I find myself struggling with the technology question, how much is too much. Or, more realistically, how much is the right amount.
I am a stickler for working out a problem yourself, but there are some problems I like to assign that are too time consuming, or the student does not have adequate knowledge, to be done without technology. It seems that once I show how to use the technology, the student uses it for everything.
My dilemma; is this a problem? When I was learning mathematics 30 years ago there was no technology and so we could not do really difficult problems. We were not able to “see” what was going on and had to trust more in formulas. Some classes I teach today are nothing like the classes I took because technology has changed them. Students today get to experience the mathematics in ways I never dreamed of and that gives them a better experience and a better understanding.
I have to be honest, though, I am distressed when a calculus student has to use a calculator to draw a simple y = x2 graph or a simple sine or cosine curve. I want this student to have a full calculus experience and when he struggles with basic skills he cannot get to the meat of the course and have the full experience.

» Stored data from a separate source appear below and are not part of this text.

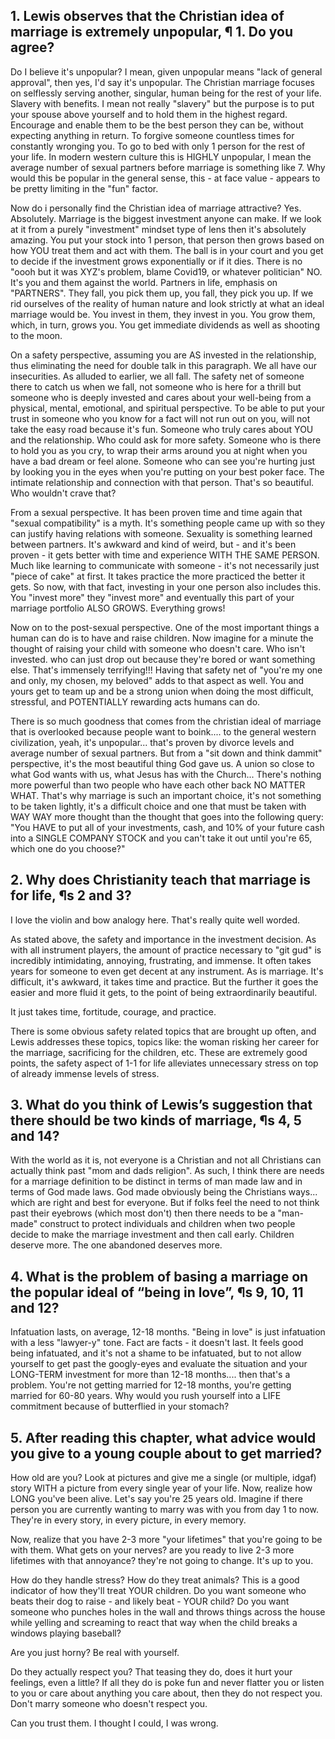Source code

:## 1. Lewis observes that the Christian idea of marriage is extremely unpopular, ¶ 1. Do you agree? 

Do I believe it's unpopular? I mean, given unpopular means "lack of general approval", then yes, I'd say it's unpopular.
The Christian marriage focuses on selflessly serving another, singular, human being for the rest of your life. Slavery with benefits. I mean not really "slavery" but the purpose is to put your spouse above yourself and to hold them in the highest regard. Encourage and enable them to be the best person they can be, without expecting anything in return. 
To forgive someone countless times for constantly wronging you.
To go to bed with only 1 person for the rest of your life. In modern western culture this is HIGHLY unpopular, I mean the average number of sexual partners before marriage is something like 7. 
Why would this be popular in the general sense, this - at face value - appears to be pretty limiting in the "fun" factor.

Now do i personally find the Christian idea of marriage attractive? Yes.
Absolutely.
Marriage is the biggest investment anyone can make. If we look at it from a purely "investment" mindset type of lens then it's absolutely amazing. You put your stock into 1 person, that person then grows based on how YOU treat them and act with them. The ball is in your court and you get to decide if the investment grows exponentially or if it dies. There is no "oooh but it was XYZ's problem, blame Covid19, or whatever politician" NO. It's you and them against the world. Partners in life, emphasis on "PARTNERS". They fall, you pick them up, you fall, they pick you up.
If we rid ourselves of the reality of human nature and look strictly at what an ideal marriage would be. You invest in them, they invest in you. You grow them, which, in turn, grows you. You get immediate dividends as well as shooting to the moon.

On a safety perspective, assuming you are AS invested in the relationship, thus eliminating the need for double talk in this paragraph. We all have our insecurities. As alluded to earlier, we all fall. The safety net of someone there to catch us when we fall, not someone who is here for a thrill but someone who is deeply invested and cares about your well-being from a physical, mental, emotional, and spiritual perspective. To be able to put your trust in someone who you know for a fact will not run out on you, will not take the easy road because it's fun. Someone who truly cares about YOU and the relationship. Who could ask for more safety. Someone who is there to hold you as you cry, to wrap their arms around you at night when you have a bad dream or feel alone. Someone who can see you're hurting just by looking you in the eyes when you're putting on your best poker face. The intimate relationship and connection with that person. That's so beautiful. Who wouldn't crave that?

From a sexual perspective. It has been proven time and time again that "sexual compatibility" is a myth. It's something people came up with so they can justify having relations with someone. Sexuality is something learned between partners. It's awkward and kind of weird, but - and it's been proven - it gets better with time and experience WITH THE SAME PERSON. Much like learning to communicate with someone - it's not necessarily just "piece of cake" at first. It takes practice the more practiced the better it gets. So now, with that fact, investing in your one person also includes this. You "invest more" they "invest more" and eventually this part of your marriage portfolio ALSO GROWS. Everything grows!

Now on to the post-sexual perspective. One of the most important things a human can do is to have and raise children. Now imagine for a minute the thought of raising your child with someone who doesn't care. Who isn't invested. who can just drop out because they're bored or want something else. That's immensely terrifying!!! Having that safety net of "you're my one and only, my chosen, my beloved" adds to that aspect as well. You and yours get to team up and be a strong union when doing the most difficult, stressful, and POTENTIALLY rewarding acts humans can do.

There is so much goodness that comes from the christian ideal of marriage that is overlooked because people want to boink.... to the general western civilization, yeah, it's unpopular... that's proven by divorce levels and average number of sexual partners. But from a "sit down and think dammit" perspective, it's the most beautiful thing God gave us. A union so close to what God wants with us, what Jesus has with the Church... There's nothing more powerful than two people who have each other back NO MATTER WHAT. That's why marriage is such an important choice, it's not something to be taken lightly, it's a difficult choice and one that must be taken with WAY WAY more thought than the thought that goes into the following query: "You HAVE to put all of your investments, cash, and 10% of your future cash into a SINGLE COMPANY STOCK and you can't take it out until you're 65, which one do you choose?"

## 2. Why does Christianity teach that marriage is for life, ¶s 2 and 3? 

I love the violin and bow analogy here. That's really quite well worded.

As stated above, the safety and importance in the investment decision. As with all instrument players, the amount of practice necessary to "git gud" is incredibly intimidating, annoying, frustrating, and immense. It often takes years for someone to even get decent at any instrument. As is marriage. It's difficult, it's awkward, it takes time and practice. But the further it goes the easier and more fluid it gets, to the point of being extraordinarily beautiful.

It just takes time, fortitude, courage, and practice.

There is some obvious safety related topics that are brought up often, and Lewis addresses these topics, topics like: the woman risking her career for the marriage, sacrificing for the children, etc. These are extremely good points, the safety aspect of 1-1 for life alleviates unnecessary stress on top of already immense levels of stress.

## 3. What do you think of Lewis’s suggestion that there should be two kinds of marriage, ¶s 4, 5 and 14? 

With the world as it is, not everyone is a Christian and not all Christians can actually think past "mom and dads religion". As such, I think there are needs for a marriage definition to be distinct in terms of man made law and in terms of God made laws. God made obviously being the Christians ways... which are right and best for everyone. But if folks feel the need to not think past their eyebrows (which most don't) then there needs to be a "man-made" construct to protect individuals and children when two people decide to make the marriage investment and then call early. Children deserve more. The one abandoned deserves more. 

## 4. What is the problem of basing a marriage on the popular ideal of “being in love”, ¶s 9, 10, 11 and 12? 

Infatuation lasts, on average, 12-18 months. "Being in love" is just infatuation with a less "lawyer-y" tone. Fact are facts - it doesn't last. It feels good being infatuated, and it's not a shame to be infatuated, but to not allow yourself to get past the googly-eyes and evaluate the situation and your LONG-TERM investment for more than 12-18 months.... then that's a problem. You're not getting married for 12-18 months, you're getting married for 60-80 years. Why would you rush yourself into a LIFE commitment because of butterflied in your stomach?
## 5. After reading this chapter, what advice would you give to a young couple about to get married?

How old are you? Look at pictures and give me a single (or multiple, idgaf) story WITH a picture from every single year of your life. Now, realize how LONG you've been alive. Let's say you're 25 years old. Imagine if there person you are currently wanting to marry was with you from day 1 to now. They're in every story, in every picture, in every memory.

Now, realize that you have 2-3 more "your lifetimes" that you're going to be with them. What gets on your nerves? are you ready to live 2-3 more lifetimes with that annoyance? they're not going to change. It's up to you. 

How do they handle stress? How do they treat animals? This is a good indicator of how they'll treat YOUR children. Do you want someone who beats their dog to raise - and likely beat - YOUR child? Do you want someone who punches holes in the wall and throws things across the house while yelling and screaming to react that way when the child breaks a windows playing baseball?

Are you just horny? Be real with yourself. 

Do they actually respect you? That teasing they do, does it hurt your feelings, even a little? If all they do is poke fun and never flatter you or listen to you or care about anything you care about, then they do not respect you. Don't marry someone who doesn't respect you.

Can you trust them. I thought I could, I was wrong.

The same exact thing is happening in our developmental courses. Their basic skills are multiplication facts, division, and fractions. These students struggle so much with these basic skills that it is difficult for them to learn algebra. They have to put so much energy into figuring out something that should be second nature, that there is no energy left to understand the next level. I sometimes find myself telling that student, “Just use your calculator.” But this is only a temporary fix.
So then I begin to wonder, what is the important thing? I know the most important thing is to understand the problem at hand and to be able to figure out a strategy to solve it. Is the actual solving of the problem important? Technology can do those tedious calculations if I only know what calculations to ask it to do. So thus is my dilemma.
This might sound like a lame and lazy answer, but you ask, “what is the important thing?” Maybe the better question is “What ARE the important things?”
I say that partly because I am really poor at math and always wished there were more right answers. Mine were never right.
I also say that because looking for only one solution keeps us in a narrower road and less likely to discover other routes to the destination.
The advances in technology that changes the way people do math is not unlike the technology that takes people places. Not too long ago no one would have dreamed of driving a car two blocks to get a quart of milk (beer) and some bread. Now no one walks that far!
I wonder what your questions would look like if the technology part was taken out. What is the goal of the lesson? If it is a process, and that IS the most important thing as you see it, then do that thing. If simply getting an answer is the goal, let the calculators rule the day.
I will sit and add up bill payments on my phone rather than write them down and do the math on paper. My immediate goal is to see just how much money I don’t have. I get that. There is a time and place for everything. Not an everything for every time and place….
Todd,
I really don’t believe you want there to be more right answers. When the engineers build the bridge, I want them to have all come to the same right answer before I drive my car over it.
The beauty of mathematics is that there are many roads to that one correct solution, some better than others.
I did not make it clear that I was not talking about computation alone in my post, but about the computation that is done to solve a problem. In my calculus class it is the calculating of the double and triple integrals the student has set up to calculate a volume or a center of mass. A lot of work went into setting up the integrals correctly, my question was, is it then necessary, or useful, for the student to do the computational work. At times like these, I would rather the student tackle the next problem rather than spend the time on the computation. Generally, the student is not content leaving the computation undone. There is benefit in the student doing the computation, but there is more benefit in the student tackling the next problem. There’s just not time for both in a class period.
You are right about right answers. Surgery comes to mind. Buildings and cars and refrigerators. This things are great to have when the right answers have been found to make them work.
As a high school English teacher I think I had a similar experience to yours with spelling and “spell check” features. We would do vocabulary and we would write sentences and write out definitions. Just like we all have done. But when it came to writing essays and stories, sometimes I was looking for other things in the writing and would be paying less attention to an individual word.
And there was just not enough time in the day to get all the essays written with 100 percent correct spelling!
Tricky, what skill to focus on as the class progresses. Time is difficult.